# Does Lie Nielsen ever have a sale?



## MikeInNOVA (Feb 5, 2012)

Probably a stupid question, but with President's Day coming up here in the US I got to wondering if LN ever had a sale.


----------



## BrandonW (Apr 27, 2010)

None that I've ever known of. Even at their hand tool events they don't discount their items.


----------



## KenBry (Sep 13, 2011)

Yea, the best I have managed was free shipping. That's what they offered at the shows. fyi, Amazon carries them and they offer free shipping too.


----------



## BrandonW (Apr 27, 2010)

It looks like amazon charges $6.00 per plane for shipping.


----------



## timbit2006 (Jan 6, 2012)

I'm going to a Lie Nielsen show this weekend. I'll see if they have any sort of sale.


----------



## tenontim (Feb 24, 2008)

http://craftsmanstudio.com/ ships LN free. Same price as LN direct.


----------



## BrandonW (Apr 27, 2010)

Thanks for the link, Tim. They've got Hock blades on sale too. I'll have to keep them in mind!


----------



## timbit2006 (Jan 6, 2012)

I was at the Lie Nielsen Hand Tools even and there was no sale.
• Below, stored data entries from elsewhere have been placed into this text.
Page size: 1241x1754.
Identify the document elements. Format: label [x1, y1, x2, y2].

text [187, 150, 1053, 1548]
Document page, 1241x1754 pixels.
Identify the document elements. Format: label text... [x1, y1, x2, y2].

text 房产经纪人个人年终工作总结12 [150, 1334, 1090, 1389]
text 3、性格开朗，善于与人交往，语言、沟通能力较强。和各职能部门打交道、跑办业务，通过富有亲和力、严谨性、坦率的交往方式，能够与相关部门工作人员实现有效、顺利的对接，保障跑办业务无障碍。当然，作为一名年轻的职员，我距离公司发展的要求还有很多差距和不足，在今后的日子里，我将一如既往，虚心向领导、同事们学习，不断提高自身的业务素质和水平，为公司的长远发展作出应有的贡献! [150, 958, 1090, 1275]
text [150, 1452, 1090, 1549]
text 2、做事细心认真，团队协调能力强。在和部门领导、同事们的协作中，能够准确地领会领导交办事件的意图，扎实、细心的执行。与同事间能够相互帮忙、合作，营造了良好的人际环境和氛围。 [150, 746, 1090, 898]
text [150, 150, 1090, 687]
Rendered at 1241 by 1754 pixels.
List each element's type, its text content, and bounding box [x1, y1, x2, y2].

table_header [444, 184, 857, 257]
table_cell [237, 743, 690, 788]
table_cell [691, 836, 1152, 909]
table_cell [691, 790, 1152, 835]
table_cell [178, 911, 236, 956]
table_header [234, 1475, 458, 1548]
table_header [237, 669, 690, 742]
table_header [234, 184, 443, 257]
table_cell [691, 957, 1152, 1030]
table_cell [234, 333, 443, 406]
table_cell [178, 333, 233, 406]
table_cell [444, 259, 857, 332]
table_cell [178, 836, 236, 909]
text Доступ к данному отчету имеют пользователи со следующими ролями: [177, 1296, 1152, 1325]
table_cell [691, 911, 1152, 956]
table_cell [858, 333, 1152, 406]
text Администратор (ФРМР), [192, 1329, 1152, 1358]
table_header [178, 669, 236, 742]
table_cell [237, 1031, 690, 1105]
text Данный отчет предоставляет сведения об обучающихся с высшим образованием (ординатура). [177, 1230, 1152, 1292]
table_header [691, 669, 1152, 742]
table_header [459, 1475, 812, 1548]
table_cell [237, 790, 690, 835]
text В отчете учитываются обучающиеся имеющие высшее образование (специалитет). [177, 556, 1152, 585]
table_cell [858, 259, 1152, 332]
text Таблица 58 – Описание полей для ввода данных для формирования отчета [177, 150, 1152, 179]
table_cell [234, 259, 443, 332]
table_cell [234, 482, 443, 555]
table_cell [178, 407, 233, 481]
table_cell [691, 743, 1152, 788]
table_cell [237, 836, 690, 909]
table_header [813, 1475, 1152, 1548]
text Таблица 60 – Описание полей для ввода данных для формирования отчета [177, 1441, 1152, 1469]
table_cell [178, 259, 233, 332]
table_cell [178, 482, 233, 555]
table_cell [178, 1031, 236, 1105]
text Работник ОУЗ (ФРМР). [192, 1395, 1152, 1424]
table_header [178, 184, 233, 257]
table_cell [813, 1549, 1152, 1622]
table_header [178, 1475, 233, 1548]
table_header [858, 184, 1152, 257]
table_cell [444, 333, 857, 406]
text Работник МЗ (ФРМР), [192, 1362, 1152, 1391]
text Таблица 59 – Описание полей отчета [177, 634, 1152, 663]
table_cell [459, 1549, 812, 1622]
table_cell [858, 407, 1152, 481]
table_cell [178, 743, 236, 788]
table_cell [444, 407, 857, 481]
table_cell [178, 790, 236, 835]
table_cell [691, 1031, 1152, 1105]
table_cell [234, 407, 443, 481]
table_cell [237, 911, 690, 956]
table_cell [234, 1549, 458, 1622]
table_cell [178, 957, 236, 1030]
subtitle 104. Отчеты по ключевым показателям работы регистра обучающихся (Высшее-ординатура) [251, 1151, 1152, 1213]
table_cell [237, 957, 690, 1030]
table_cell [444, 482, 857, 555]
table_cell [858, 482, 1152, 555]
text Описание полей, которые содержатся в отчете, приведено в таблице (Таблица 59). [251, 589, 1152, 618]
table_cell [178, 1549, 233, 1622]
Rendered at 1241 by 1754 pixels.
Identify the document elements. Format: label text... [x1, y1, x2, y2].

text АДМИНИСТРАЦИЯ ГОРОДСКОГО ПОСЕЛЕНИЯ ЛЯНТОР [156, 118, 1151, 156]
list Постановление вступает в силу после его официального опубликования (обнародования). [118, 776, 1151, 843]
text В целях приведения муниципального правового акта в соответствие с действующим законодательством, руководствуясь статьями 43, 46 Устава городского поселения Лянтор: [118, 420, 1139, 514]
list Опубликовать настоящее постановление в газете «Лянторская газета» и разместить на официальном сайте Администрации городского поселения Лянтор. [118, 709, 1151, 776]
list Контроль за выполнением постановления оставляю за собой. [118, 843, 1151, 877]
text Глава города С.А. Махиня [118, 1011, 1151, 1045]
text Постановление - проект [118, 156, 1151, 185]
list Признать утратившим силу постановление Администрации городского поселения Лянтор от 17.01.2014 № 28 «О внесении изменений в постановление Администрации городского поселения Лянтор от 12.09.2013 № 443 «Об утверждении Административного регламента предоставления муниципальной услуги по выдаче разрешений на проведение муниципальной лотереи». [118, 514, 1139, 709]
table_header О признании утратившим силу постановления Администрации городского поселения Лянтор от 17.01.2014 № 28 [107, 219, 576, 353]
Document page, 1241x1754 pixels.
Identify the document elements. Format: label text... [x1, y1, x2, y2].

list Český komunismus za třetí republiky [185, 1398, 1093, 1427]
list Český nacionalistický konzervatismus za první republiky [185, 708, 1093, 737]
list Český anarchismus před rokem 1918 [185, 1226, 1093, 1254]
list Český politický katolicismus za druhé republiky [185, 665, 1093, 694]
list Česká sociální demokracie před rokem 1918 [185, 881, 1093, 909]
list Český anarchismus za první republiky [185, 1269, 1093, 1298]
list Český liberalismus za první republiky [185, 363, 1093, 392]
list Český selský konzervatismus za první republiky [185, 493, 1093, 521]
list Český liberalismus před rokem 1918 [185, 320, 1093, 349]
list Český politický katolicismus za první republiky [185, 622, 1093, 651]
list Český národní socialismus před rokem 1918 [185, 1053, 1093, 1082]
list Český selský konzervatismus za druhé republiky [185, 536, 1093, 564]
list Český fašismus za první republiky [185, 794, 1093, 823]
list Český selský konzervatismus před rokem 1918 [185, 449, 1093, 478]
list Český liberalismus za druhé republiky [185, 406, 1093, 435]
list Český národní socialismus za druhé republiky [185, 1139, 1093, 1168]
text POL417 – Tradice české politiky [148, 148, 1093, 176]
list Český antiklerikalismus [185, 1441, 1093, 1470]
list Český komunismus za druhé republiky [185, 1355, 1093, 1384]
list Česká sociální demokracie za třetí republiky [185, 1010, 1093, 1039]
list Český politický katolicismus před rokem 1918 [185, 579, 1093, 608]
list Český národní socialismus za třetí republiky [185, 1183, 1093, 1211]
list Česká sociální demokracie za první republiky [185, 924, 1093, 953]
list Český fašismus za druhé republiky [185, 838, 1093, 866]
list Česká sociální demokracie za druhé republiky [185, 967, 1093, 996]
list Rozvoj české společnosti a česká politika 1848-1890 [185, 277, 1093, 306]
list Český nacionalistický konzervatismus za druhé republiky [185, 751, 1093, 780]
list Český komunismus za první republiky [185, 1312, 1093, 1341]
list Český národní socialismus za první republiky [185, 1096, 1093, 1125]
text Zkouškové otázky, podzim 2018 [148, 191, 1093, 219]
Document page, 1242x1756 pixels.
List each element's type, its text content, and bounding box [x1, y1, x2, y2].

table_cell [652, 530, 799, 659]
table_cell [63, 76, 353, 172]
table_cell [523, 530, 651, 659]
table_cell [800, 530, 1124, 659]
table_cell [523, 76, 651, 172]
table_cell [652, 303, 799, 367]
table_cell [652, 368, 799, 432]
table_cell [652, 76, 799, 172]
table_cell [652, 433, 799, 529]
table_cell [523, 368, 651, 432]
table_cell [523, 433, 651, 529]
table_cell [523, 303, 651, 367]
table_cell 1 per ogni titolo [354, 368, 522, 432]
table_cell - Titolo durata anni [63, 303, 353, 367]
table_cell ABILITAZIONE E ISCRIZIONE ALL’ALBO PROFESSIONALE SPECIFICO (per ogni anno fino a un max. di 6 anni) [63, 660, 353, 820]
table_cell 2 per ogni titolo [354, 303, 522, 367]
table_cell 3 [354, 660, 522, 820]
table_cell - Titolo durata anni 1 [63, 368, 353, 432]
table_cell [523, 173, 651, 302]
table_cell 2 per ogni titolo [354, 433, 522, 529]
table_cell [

They offered free shipping, no brokerage fees, a video if you spent over 300(It's hard not to spend over 300 with their prices…) and only 5% tax which means no PST.


----------



## blackcherry (Dec 7, 2007)

Yes sometimes on Craigslist but never direct from LN…so sorry


----------



## DrDirt (Feb 26, 2008)

Only the dealers -
Just after I bought my chisels direct from LN.
THey were on sale at Woodcraft, for less than the LN direct price - so I would check out the Woodcraft presidents day sale and see if it includes LN stuff.


----------



## JimiThing (Apr 28, 2011)

woodcrafts hasnt sold lie-nielsen tools in quite a long long time …. sorry


----------



## MikeInNOVA (Feb 5, 2012)

I was at Woodcraft's yesterday and they told me they were not having a President's day sale. They are having a big sale starting 1 March instead. Either way they don't sell LN.

I want a No 7, but the ones I've bid on at eBay have wound up going for so close to MSRP that the freight sometimes makes them more exensive than just buy a new one. It's amazing to me how some people wind up bidding more than MSRP for an LN plane that's still in production. I get it for a collector who wants one of their discontinued or limited production items, but I don't get it for a regular one.

At least I did get a LN scrub plane on eBay for a good price.


----------



## MikeInNOVA (Feb 5, 2012)

Interestingly, they don't offer any discount on the hand tool bundles either - the price is the sum of the prices of the separate items. They do toss in a DVD, but I already have it.


----------